Five podcast episodes to listen to during Black History Month
Over the years, I have done a number of podcasts about Black cinema and the incredible diversity it contains. Those podcasts have also extended beyond movies to include comics, academia and history. I firmly believe that pop culture can be a great means of opening our eyes to new things and new perspectives. It can help us become more empathetic, make history more accessible and engage us in compelling ways.
For Black History Month, here are five Cinema Junkie episodes about Black culture and history.
'The Black Panther Party,' part one and two
In Part One, author David F. Walker ("Bitter Root," "Shaft," "The Life of Frederick Douglas") discusses what inspired his book: "The Black Panther Party," the historical context (including the Kerner Commission Report), and its illustrations by Marcus Kwame Anderson. In Part Two, we extend the conversation to the film "Judas and the Black Messiah," which tells the story of Black Panther leader Fred Hampton.
For Black History Month I am dedicating a two-part podcast to the Black Panthers and speaking with author David F. Walker ("Bitter Root," "Shaft," "The Life of Frederick Douglas") about his new graphic novel "The Black Panther Party." In Part One, we discuss what inspired the book, about historical context (including the Kerner Commission Report), and about Marcus Kwame Anderson who illustrated the book.
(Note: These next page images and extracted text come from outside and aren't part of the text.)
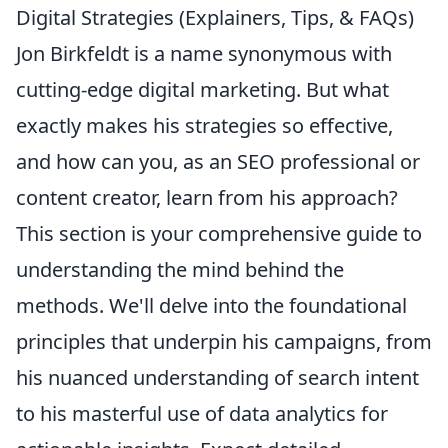
Digital Strategies (Explainers, Tips, & FAQs)
Jon Birkfeldt is a name synonymous with
cutting-edge digital marketing. But what
exactly makes his strategies so effective,
and how can you, as an SEO professional or
content creator, learn from his approach?
This section is your comprehensive guide to
understanding the mind behind the
methods. We'll delve into the foundational
principles that underpin his campaigns, from
his nuanced understanding of search intent
to his masterful use of data analytics for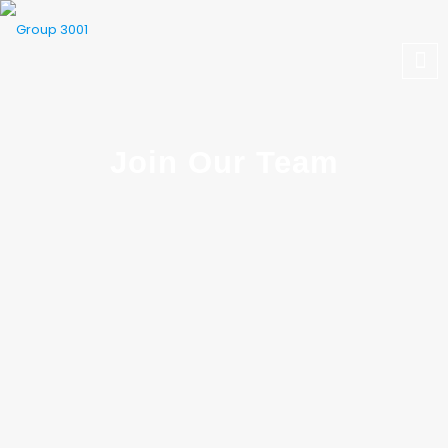
Join Our Team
In Part Two we extend the conversation to the new film "Judas and the Black Messiah."
My celebration of Black History Month continues with Part Two of my interview with David F. Walker, author of the new graphic novel "The Black Panther Party." We finish our discussion about the Black Panthers with a focus on their social programs and how the FBI infiltrated the organization from its very beginning in order to bring it down. This leads into our discussion of the new film "Judas and the Black Messiah" that just started streaming on HBO Max. The film looks to Black Panther member Fred Hampton, his murder, and FBI informant William O'Neal.
I love Blaxploitation Cinema, but it is too often dismissed as "low-brow." In its heyday of the 1970s, these were films made for a Black audience, and they served up Black characters who were driving the stories and the action. They were not merely reacting to the white characters or were in supporting sidekick roles to white stars. Walker joins me again for the discussion.
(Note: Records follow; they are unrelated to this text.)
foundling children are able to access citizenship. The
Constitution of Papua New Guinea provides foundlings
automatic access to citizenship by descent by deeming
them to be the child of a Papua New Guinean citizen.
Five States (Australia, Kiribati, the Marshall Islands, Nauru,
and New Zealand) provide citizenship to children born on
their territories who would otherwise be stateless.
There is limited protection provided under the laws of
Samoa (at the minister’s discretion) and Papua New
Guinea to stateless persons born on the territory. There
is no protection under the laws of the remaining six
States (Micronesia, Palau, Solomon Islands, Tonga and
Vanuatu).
Film Struck is showcasing eight classics of Blaxploitation Cinema so it's time to revisit the Cinema Junkie Podcast featuring David Walker, writer of the "Shaft" comic books. Walker loves the Blaxploitation films of the 1970s and says we're due for Blaxploitation 2.0.
Black people and a sense of place
Caroline Collins, a post-doctoral fellow in the department of communication at UC San Diego, discusses films about Black people and a sense of place. We discuss films such as "Daughters of the Dust," "Eve’s Bayou," "Get Out," "Sorry To Bother You," "Last Black Man in San Francisco," and "Black Panther." We also discuss how each of those films defines a connection to the land or a place.
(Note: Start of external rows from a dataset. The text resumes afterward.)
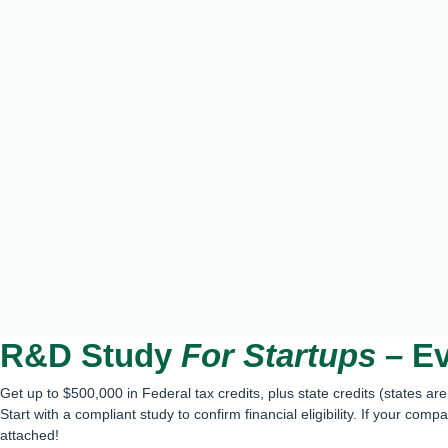
R&D Study
For Startups
– Ev
Get up to $500,000 in Federal tax credits, plus state credits (states ar
Start with a compliant study to confirm financial eligibility. If your comp
attached!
To close out Black History Month I will be speaking with Caroline Collins, a post doctoral fellow in the department of Communication at UC San Diego, about films that look to Black people and a sense of place. We discuss films such as "Daughters of the Dust," "Eve’s Bayou," "Get Out," "Sorry To Bother You," "Last Black Man in San Francisco," and "Black Panther," and look to how each of those films defines a connection to the land or a place. She says, "There's just so much that we learn about ourselves and each other through the medium of film and through popular culture. [I hope you] watch films that you might not feel are something you would normally watch and really think about 'How are these films helping to shape your understanding of your rootedness or disconnectivity to a place?' And how might you be able to rethink your own relationship to your place through the films that you're watching?"
Black Comix and Scary Black Folks
Keithan Jones, the founder of Kid Comics and Black Comix Day, talks about comic book movies, and John Jennings, professor of Media & Cultural Studies at UC Riverside, discusses his Scary Black Folks collective and EthnoGothic horror films. Jennings will be on the "Get Shooked: New Masters of Horror" panel at Black Comix Day on Feb. 12 at 1 p.m.
Cinema Junkie celebrates Black History Month by speaking with Keithan Jones, founder of Black Comix Day, about black comics and movies, and professor John Jennings about a new collective called Scary Black Folks.